Discussion Highlights

VPN Access for Beagle Machines

  • A class poll indicated that most students needed to set up VPN access to use Beagle machines remotely.
  • The group discussed best practices for accessing remote resources securely and reliably.

AI in Computer Science Education: Policy Approaches

  • The conversation contrasted two main approaches:
  • Restrictive: Ban AI tools entirely for assignments and assessments.
  • Permissive with guidelines: Allow AI use under explicit rules and transparency.
  • Bray reported that exam-focused restrictions effectively reduced AI use on assignments.
  • Greg argued that AI can be a valuable learning aid when used appropriately and transparently.

Practical Use of AI Tools (e.g., ChatGPT, Gemini)

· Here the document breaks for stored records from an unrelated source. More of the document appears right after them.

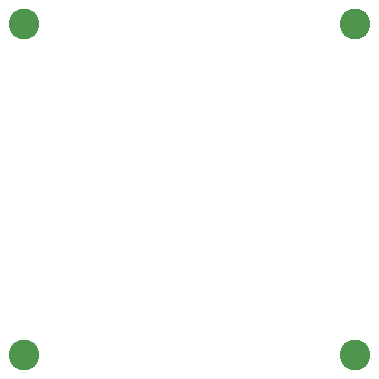
<source format=gbr>
%TF.GenerationSoftware,KiCad,Pcbnew,(6.0.7)*%
%TF.CreationDate,2022-10-21T23:46:11+08:00*%
%TF.ProjectId,pcb_middle,7063625f-6d69-4646-946c-652e6b696361,rev?*%
%TF.SameCoordinates,Original*%
%TF.FileFunction,Soldermask,Bot*%
%TF.FilePolarity,Negative*%
%FSLAX46Y46*%
G04 Gerber Fmt 4.6, Leading zero omitted, Abs format (unit mm)*
G04 Created by KiCad (PCBNEW (6.0.7)) date 2022-10-21 23:46:11*
%MOMM*%
%LPD*%
G01*
G04 APERTURE LIST*
%ADD10C,2.600000*%
G04 APERTURE END LIST*
D10*
%TO.C,H1*%
X14000000Y14000001D03*
%TD*%
%TO.C,H3*%
X-14000000Y-14000001D03*
%TD*%
%TO.C,H4*%
X-14000001Y14000000D03*
%TD*%
%TO.C,H2*%
X14000001Y-14000000D03*
%TD*%
M02*

</source>
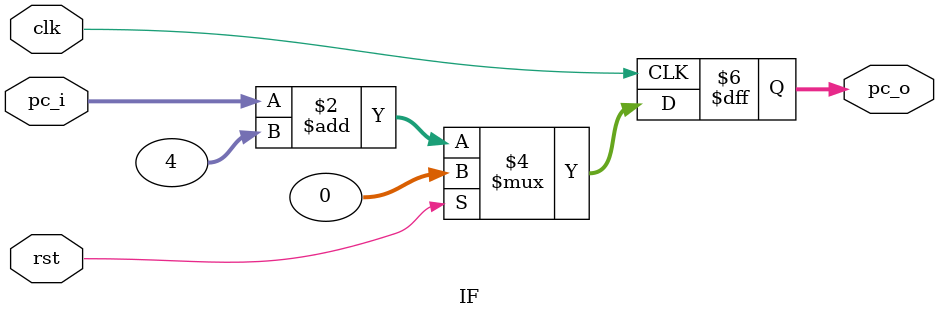
<source format=v>
/************************************************************************************
 * Ask me anything: via repo/issue, or e-mail: vencifreeman16@sjtu.edu.cn.          *
 * Author: @VenciFreeman (GitHub), copyright 2019.									*
 * School: Shanghai Jiao Tong University.											*
 * Description:                                                                     *
 * This file controls signal PC, it need to send PC+4 and instruction to id.v 		*
 * through inst_mem.v. For 5 stage stall, it need to keep PC. 						*
 * Details:                                                                         *
 * - PC + 4 per cycle;                                                              *
 * - PC value send to inst_mem as the address of instruction, then send the         *
 *   instruction to decode module;                                                  *
 * - If current instruction is beq, blt or jal, update PC immediately.              *
 * History:																			*
 * - 19/12/05: Create this file.													*
 * Notes:																			*
 * - Take care that the module name can't be "if". Maybe it's a keep word.			*
 * - Should I use 32-bit adders? Maybe it's good for Vivado synthesizing.			*
 ************************************************************************************/

module IF(

	input wire clk,
	input wire rst,		// High signal is reset.
	input [31:0] pc_i,
	output[31:0] pc_o		// a.k.a. addr in inst_mem.v, the instruction address.

);

	parameter IDLE = 32'b0;		// Zero word.

/************************************************************************************
 * This always part controls the signal pc_o.										*
 ************************************************************************************/
always @ (posedge clk) begin	// New PC equals ((old PC) + 4) per cycle.
	if (rst)
		pc_o <= IDLE;
	else
		pc_o <= pc_i + 32'b100;
end

endmodule
</source>
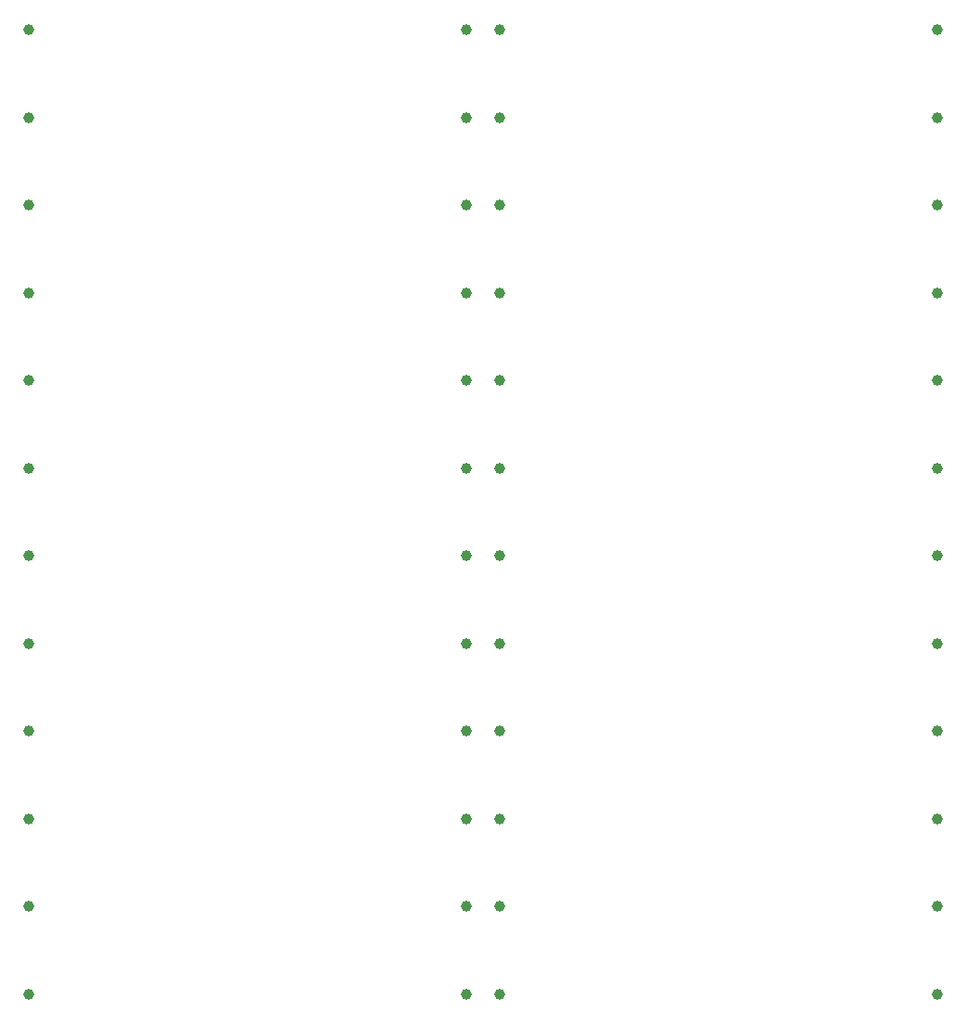
<source format=gbr>
%TF.GenerationSoftware,KiCad,Pcbnew,6.0.11-2627ca5db0~126~ubuntu20.04.1*%
%TF.CreationDate,2024-08-17T18:27:00-05:00*%
%TF.ProjectId,,58585858-5858-4585-9858-585858585858,rev?*%
%TF.SameCoordinates,Original*%
%TF.FileFunction,Soldermask,Top*%
%TF.FilePolarity,Negative*%
%FSLAX46Y46*%
G04 Gerber Fmt 4.6, Leading zero omitted, Abs format (unit mm)*
G04 Created by KiCad (PCBNEW 6.0.11-2627ca5db0~126~ubuntu20.04.1) date 2024-08-17 18:27:00*
%MOMM*%
%LPD*%
G01*
G04 APERTURE LIST*
%ADD10C,1.000000*%
G04 APERTURE END LIST*
D10*
%TO.C,REF\u002A\u002A46*%
X145460000Y-152579000D03*
%TD*%
%TO.C,REF\u002A\u002A45*%
X105460000Y-152579000D03*
%TD*%
%TO.C,REF\u002A\u002A44*%
X102460000Y-152579000D03*
%TD*%
%TO.C,REF\u002A\u002A43*%
X62460000Y-152579000D03*
%TD*%
%TO.C,REF\u002A\u002A42*%
X145460000Y-144579000D03*
%TD*%
%TO.C,REF\u002A\u002A41*%
X105460000Y-144579000D03*
%TD*%
%TO.C,REF\u002A\u002A40*%
X102460000Y-144579000D03*
%TD*%
%TO.C,REF\u002A\u002A39*%
X62460000Y-144579000D03*
%TD*%
%TO.C,REF\u002A\u002A38*%
X145460000Y-136579000D03*
%TD*%
%TO.C,REF\u002A\u002A37*%
X105460000Y-136579000D03*
%TD*%
%TO.C,REF\u002A\u002A36*%
X102460000Y-136579000D03*
%TD*%
%TO.C,REF\u002A\u002A35*%
X62460000Y-136579000D03*
%TD*%
%TO.C,REF\u002A\u002A34*%
X145460000Y-128579000D03*
%TD*%
%TO.C,REF\u002A\u002A33*%
X105460000Y-128579000D03*
%TD*%
%TO.C,REF\u002A\u002A32*%
X102460000Y-128579000D03*
%TD*%
%TO.C,REF\u002A\u002A31*%
X62460000Y-128579000D03*
%TD*%
%TO.C,REF\u002A\u002A30*%
X145460000Y-120579000D03*
%TD*%
%TO.C,REF\u002A\u002A29*%
X105460000Y-120579000D03*
%TD*%
%TO.C,REF\u002A\u002A28*%
X102460000Y-120579000D03*
%TD*%
%TO.C,REF\u002A\u002A27*%
X62460000Y-120579000D03*
%TD*%
%TO.C,REF\u002A\u002A26*%
X145460000Y-112579000D03*
%TD*%
%TO.C,REF\u002A\u002A25*%
X105460000Y-112579000D03*
%TD*%
%TO.C,REF\u002A\u002A24*%
X102460000Y-112579000D03*
%TD*%
%TO.C,REF\u002A\u002A23*%
X62460000Y-112579000D03*
%TD*%
%TO.C,REF\u002A\u002A22*%
X145460000Y-104579000D03*
%TD*%
%TO.C,REF\u002A\u002A21*%
X105460000Y-104579000D03*
%TD*%
%TO.C,REF\u002A\u002A20*%
X102460000Y-104579000D03*
%TD*%
%TO.C,REF\u002A\u002A19*%
X62460000Y-104579000D03*
%TD*%
%TO.C,REF\u002A\u002A18*%
X145460000Y-96579000D03*
%TD*%
%TO.C,REF\u002A\u002A17*%
X105460000Y-96579000D03*
%TD*%
%TO.C,REF\u002A\u002A16*%
X102460000Y-96579000D03*
%TD*%
%TO.C,REF\u002A\u002A15*%
X62460000Y-96579000D03*
%TD*%
%TO.C,REF\u002A\u002A14*%
X145460000Y-88579000D03*
%TD*%
%TO.C,REF\u002A\u002A13*%
X105460000Y-88579000D03*
%TD*%
%TO.C,REF\u002A\u002A12*%
X102460000Y-88579000D03*
%TD*%
%TO.C,REF\u002A\u002A11*%
X62460000Y-88579000D03*
%TD*%
%TO.C,REF\u002A\u002A10*%
X145460000Y-80579000D03*
%TD*%
%TO.C,REF\u002A\u002A9*%
X105460000Y-80579000D03*
%TD*%
%TO.C,REF\u002A\u002A8*%
X102460000Y-80579000D03*
%TD*%
%TO.C,REF\u002A\u002A7*%
X62460000Y-80579000D03*
%TD*%
%TO.C,REF\u002A\u002A6*%
X145460000Y-72579000D03*
%TD*%
%TO.C,REF\u002A\u002A5*%
X105460000Y-72579000D03*
%TD*%
%TO.C,REF\u002A\u002A4*%
X102460000Y-72579000D03*
%TD*%
%TO.C,REF\u002A\u002A3*%
X62460000Y-72579000D03*
%TD*%
%TO.C,REF\u002A\u002A2*%
X145460000Y-64579000D03*
%TD*%
%TO.C,REF\u002A\u002A1*%
X105460000Y-64579000D03*
%TD*%
%TO.C,REF\u002A\u002A*%
X62460000Y-64579000D03*
%TD*%
%TO.C,REF\u002A\u002A*%
X102460000Y-64579000D03*
%TD*%
M02*

</source>
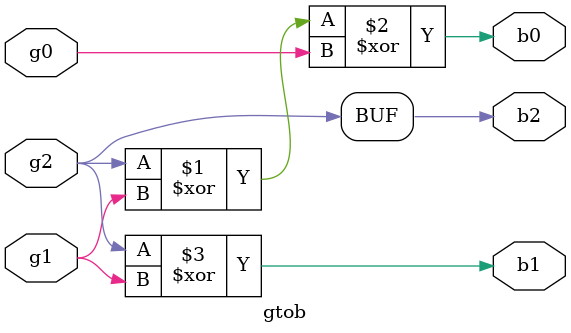
<source format=v>
module gtob(input g2,g1,g0, output b2,b1,b0);
  assign b0=g2^g1^g0;
  assign b1=g2^g1;
  assign b2=g2;
endmodule

</source>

  • Greg shared observations from using AI for debugging and study:
  • Strengths: Quick answers, rapid prototyping, and assistance identifying likely issues.
  • Limitations: Weak at teaching concepts deeply; may miss underlying problems or mislead with plausible but incorrect explanations.
  • The group noted potential distractions and overreliance risks.
  • Emphasis was placed on:
  • Code reviews and interactive grading to promote deeper understanding.
  • Personal engagement with course material rather than outsourcing thinking to AI.
  • Greg briefly addressed the “enrollment cliff,” referring to anticipated declines in college enrollment due to demographic shifts.
  • The discussion touched on the complexity of modern processors and the prevalence of security flaws, providing context for why conceptual understanding remains crucial in CS.

Final Exam Review

  • Format and content were discussed, including the types of questions students should expect.
  • Students were encouraged to prioritize:
  • Understanding concepts and reasoning processes.
  • Applying principles rather than memorizing isolated facts.